Culture as Infrastructure: Dracula, Zombies, and Contemporary Healthcare
Date: Sunday, November 5, 2023 // 3:30 PM – 4:30 PM
As a Shankweiler Scholar, I am extremely blessed by God to be able to view medicine as a human endeavor. At this seminar, concepts of culture were discussed, leading to a shift of attention towards how certain ideas are conceptualized, formed, and practiced. In the seminar, it was discussed that different ideas and values of the world are what shape people’s actions and thoughts. Culture is what defines us as people and makes up cultural productions such as texts, literature, film, art, advertisements, and media services. When focusing on a topic as big as medicine, it leads to a tree filled with different cultures and branches of different fields like anthropology, sociology, biology, critical theory, religion, etc;
I learned that humanities probe underlying assumptions that are what document, process, and interpret human experiences. By being able to view things as empirical data, such as epidemiology and infectious diseases, one is able to understand through an ethical manner. Health humanities is an ever-changing definition that interrogates the relationship between health and the human experience, condition, and its cultures.
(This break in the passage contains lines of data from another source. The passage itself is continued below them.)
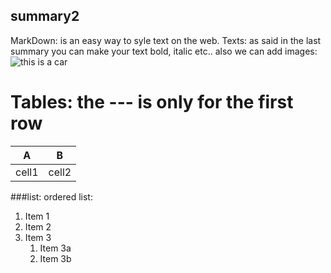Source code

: ## summary2
MarkDown: is an easy way to syle text on the web.
Texts: as said in the last summary you can make your text bold, italic etc..
also we can add images: ![this is a car](https://i.ytimg.com/vi/7PXLPzcIydw/maxresdefault.jpg)

# Tables: the --- is only for the first row 
A | B 
----- | -------
cell1 | cell2
###list:
ordered list: 
1. Item 1
1. Item 2
1. Item 3
   1. Item 3a
   1. Item 3b
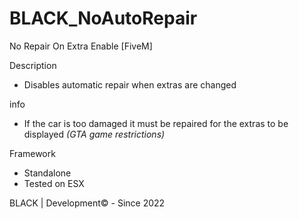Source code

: # BLACK_NoAutoRepair
No Repair On Extra Enable [FiveM]


Description
- Disables automatic repair when extras are changed


info
- If the car is too damaged it must be repaired for the extras to be displayed *(GTA game restrictions)*


Framework
- Standalone
- Tested on ESX



BLACK | Development© - Since 2022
When viewing healthcare as an infrastructure, such as the Lehigh Valley Health Network, medical anthropologists suggest drawing attention to how ideas are conceptualized and practiced. Amongst the public, health is always culturally shaped by dynamics among patients and doctors. When you think of Dracula, an image of a monster possibly pops up in your brain. In healthcare, Dracula is a representation of the “other” person. The “other” resembles an array, gray areas, the fear, and the in-between of good and bad. Dracula serves as a “pathogen” that thrives in conditions of modernity. Zombies and monsters are important because they have established the contemporary influences seen in healthcare. Due to all languages being arbitrary, when patients come in with fear they present anxiety, opening up avenues when doing anthropological research. In our FYS class, we are currently discussing difficult concepts of what it means to be considered the “other” in society. By being able to connect healthcare to a monster, I am able to understand why it’s important to be as inclusive as possible, so that no one feels excluded. Every patient deserves to be treated with equity and justice, regardless of their birthplace, religion, ethnicity, race, or persona. I never noticed that culture was so prominent in every step I took. Wherever I go, I am reminded of my culture and am able to make comparisons between other cultures. Formed by separation and coextension, ideas are constantly being worked through the context of my other ideas.